[Saved data entries]
BEGIN

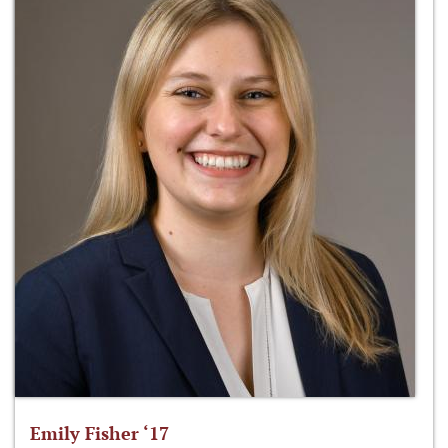
Emily Fisher ‘17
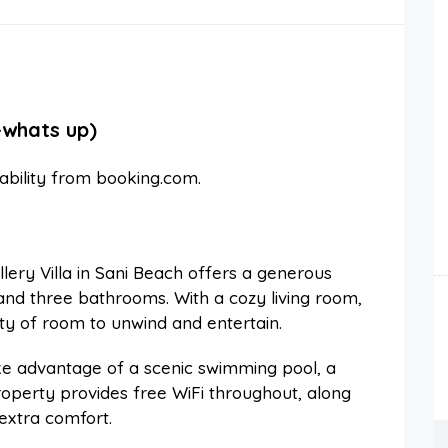
-whats up)
lability from booking.com.
ery Villa in Sani Beach offers a generous
nd three bathrooms. With a cozy living room,
nty of room to unwind and entertain.
e advantage of a scenic swimming pool, a
roperty provides free WiFi throughout, along
 extra comfort.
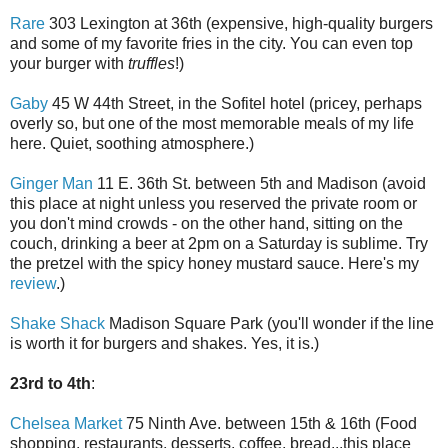
Rare
303 Lexington at 36th (expensive, high-quality burgers
and some of my favorite fries in the city. You can even top
your burger with
truffles
!)
Gaby
45 W 44th Street, in the Sofitel hotel (pricey, perhaps
overly so, but one of the most memorable meals of my life
here. Quiet, soothing atmosphere.)
Ginger Man
11 E. 36th St. between 5th and Madison (avoid
this place at night unless you reserved the private room or
you don't mind crowds - on the other hand, sitting on the
couch, drinking a beer at 2pm on a Saturday is sublime. Try
the pretzel with the spicy honey mustard sauce. Here's my
review
.)
Shake Shack
Madison Square Park (you'll wonder if the line
is worth it for burgers and shakes. Yes, it is.)
23rd to 4th
:
Chelsea Market
75 Ninth Ave. between 15th & 16th (Food
shopping, restaurants, desserts, coffee, bread...this place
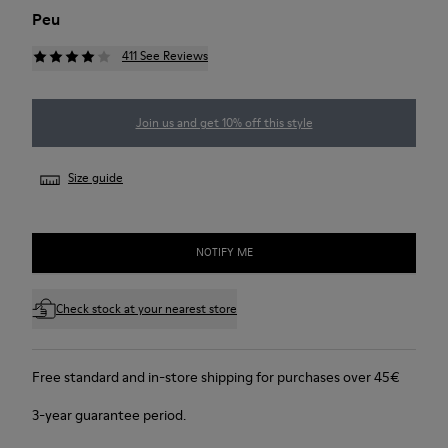
Peu
411 See Reviews
Join us and get 10% off this style
Size guide
NOTIFY ME
Check stock at your nearest store
Free standard and in-store shipping for purchases over 45€
3-year guarantee period.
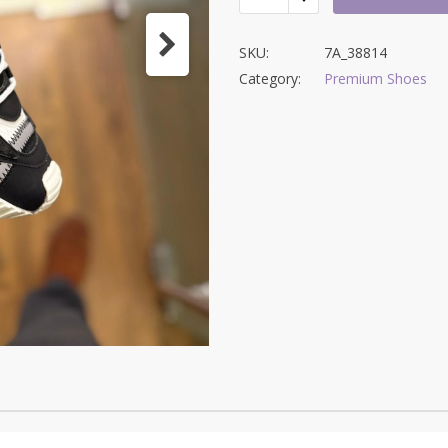
SKU:
7A_38814
Category:
Premium Shoes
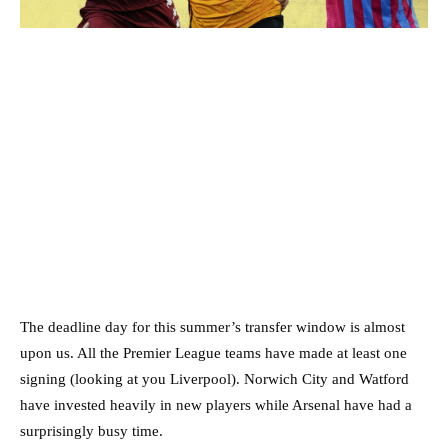
The deadline day for this summer’s transfer window is almost
upon us. All the Premier League teams have made at least one
signing (looking at you Liverpool). Norwich City and Watford
have invested heavily in new players while Arsenal have had a
surprisingly busy time.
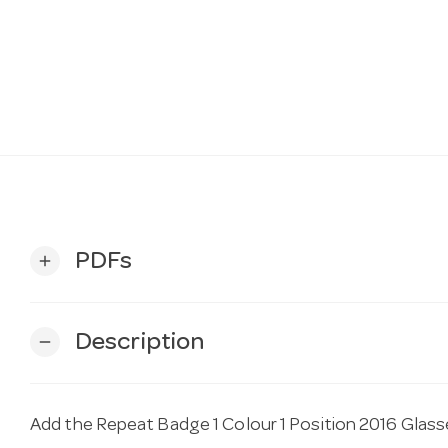
PDFs
add
Description
remove
Add the Repeat Badge 1 Colour 1 Position 2016 Glass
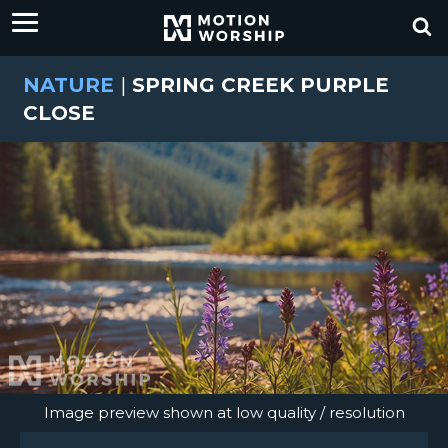
NATURE
|
SPRING CREEK PURPLE
CLOSE
Image preview shown at low quality / resolution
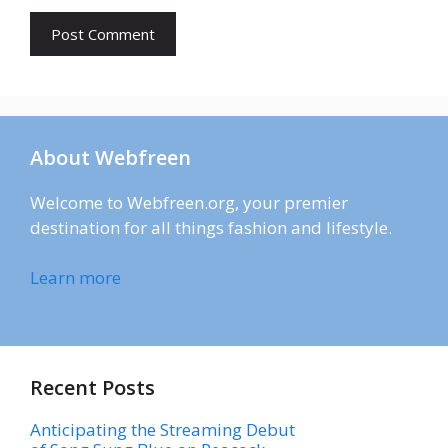
About Webfreen
Welcome to Webfreen.org, your premier
destination for all things fashion and lifestyle.
Learn more
Recent Posts
Anticipating the Streaming Debut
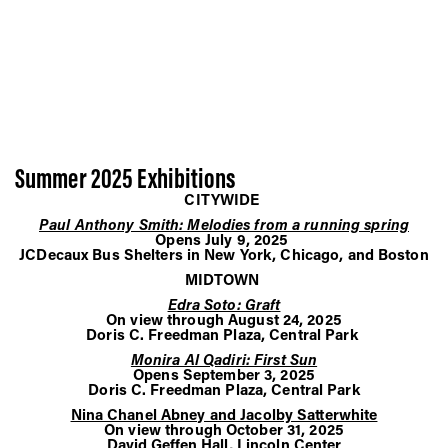
Summer 2025 Exhibitions
CITYWIDE
Paul Anthony Smith: Melodies from a running spring
Opens July 9, 2025
JCDecaux Bus Shelters in New York, Chicago, and Boston
MIDTOWN
Edra Soto: Graft
On view through August 24, 2025
Doris C. Freedman Plaza, Central Park
Monira Al Qadiri: First Sun
Opens September 3, 2025
Doris C. Freedman Plaza, Central Park
Nina Chanel Abney and Jacolby Satterwhite
On view through October 31, 2025
David Geffen Hall, Lincoln Center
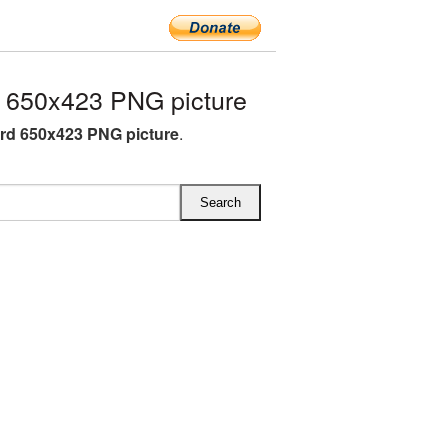
 650x423 PNG picture
rd 650x423 PNG picture
.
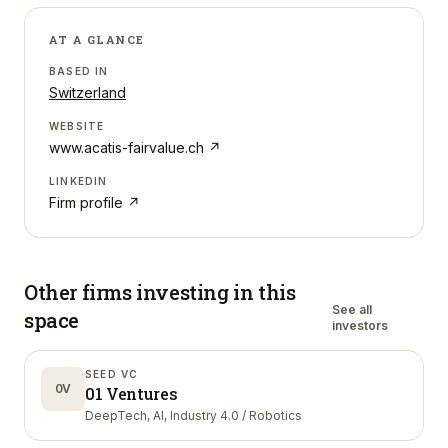
AT A GLANCE
BASED IN
Switzerland
WEBSITE
www.acatis-fairvalue.ch
↗
LINKEDIN
Firm profile ↗
Other firms investing in
this
See all
space
investors
SEED VC
0V
01 Ventures
DeepTech, AI, Industry 4.0 / Robotics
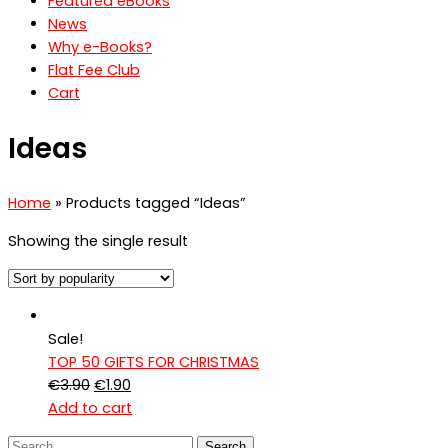
Featured eBooks
News
Why e-Books?
Flat Fee Club
Cart
Ideas
Home
» Products tagged “Ideas”
Showing the single result
Sale!
TOP 50 GIFTS FOR CHRISTMAS
Original
Current
€
3.90
€
1.90
price
price
Add to cart
was:
is:
Search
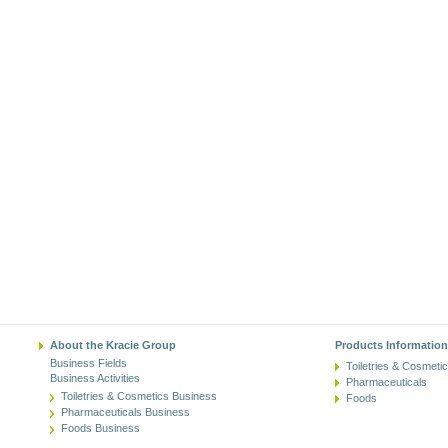
About the Kracie Group
Products Information
Business Fields
Toiletries & Cosmeti
Business Activities
Pharmaceuticals
Toiletries & Cosmetics Business
Foods
Pharmaceuticals Business
Foods Business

END

■ WHAT YOU SHOULD DO
Leaving out any pictures, write the records above out exactly as they are.

■ THE ANSWER
Emily Fisher ‘17
-whats up)
lability from booking.com.
ery Villa in Sani Beach offers a generous
nd three bathrooms. With a cozy living room,
nty of room to unwind and entertain.
e advantage of a scenic swimming pool, a
roperty provides free WiFi throughout, along
 extra comfort.
Rare
303 Lexington at 36th (expensive, high-quality burgers
and some of my favorite fries in the city. You can even top
your burger with
truffles
!)
Gaby
45 W 44th Street, in the Sofitel hotel (pricey, perhaps
overly so, but one of the most memorable meals of my life
here. Quiet, soothing atmosphere.)
Ginger Man
11 E. 36th St. between 5th and Madison (avoid
this place at night unless you reserved the private room or
you don't mind crowds - on the other hand, sitting on the
couch, drinking a beer at 2pm on a Saturday is sublime. Try
the pretzel with the spicy honey mustard sauce. Here's my
review
.)
Shake Shack
Madison Square Park (you'll wonder if the line
is worth it for burgers and shakes. Yes, it is.)
23rd to 4th
:
Chelsea Market
75 Ninth Ave. between 15th & 16th (Food
shopping, restaurants, desserts, coffee, bread...this place
Peu
411 See Reviews
Join us and get 10% off this style
Size guide
NOTIFY ME
Check stock at your nearest store
Free standard and in-store shipping for purchases over 45€
3-year guarantee period.
SKU:
7A_38814
Category:
Premium Shoes
The deadline day for this summer’s transfer window is almost
upon us. All the Premier League teams have made at least one
signing (looking at you Liverpool). Norwich City and Watford
have invested heavily in new players while Arsenal have had a
surprisingly busy time.
PDFs
add
Description
remove
Add the Repeat Badge 1 Colour 1 Position 2016 Glass
NATURE
|
SPRING CREEK PURPLE
CLOSE
Image preview shown at low quality / resolution
About Webfreen
Welcome to Webfreen.org, your premier
destination for all things fashion and lifestyle.
Learn more
Recent Posts
Anticipating the Streaming Debut
Summer 2025 Exhibitions
CITYWIDE
Paul Anthony Smith: Melodies from a running spring
Opens July 9, 2025
JCDecaux Bus Shelters in New York, Chicago, and Boston
MIDTOWN
Edra Soto: Graft
On view through August 24, 2025
Doris C. Freedman Plaza, Central Park
Monira Al Qadiri: First Sun
Opens September 3, 2025
Doris C. Freedman Plaza, Central Park
Nina Chanel Abney and Jacolby Satterwhite
On view through October 31, 2025
David Geffen Hall, Lincoln Center
 650x423 PNG picture
rd 650x423 PNG picture
.
AT A GLANCE
BASED IN
Switzerland
WEBSITE
www.acatis-fairvalue.ch
↗
LINKEDIN
Firm profile ↗
Other firms investing in
this
See all
space
investors
SEED VC
0V
01 Ventures
DeepTech, AI, Industry 4.0 / Robotics
Featured eBooks
News
Why e-Books?
Flat Fee Club
Cart
Ideas
Home
» Products tagged “Ideas”
Showing the single result
Sale!
TOP 50 GIFTS FOR CHRISTMAS
Original
Current
€
3.90
€
1.90
price
price
Add to cart
was:
is:
Search
About the Kracie Group
Products Information
Business Fields
Toiletries & Cosmeti
Business Activities
Pharmaceuticals
Toiletries & Cosmetics Business
Foods
Pharmaceuticals Business
Foods Business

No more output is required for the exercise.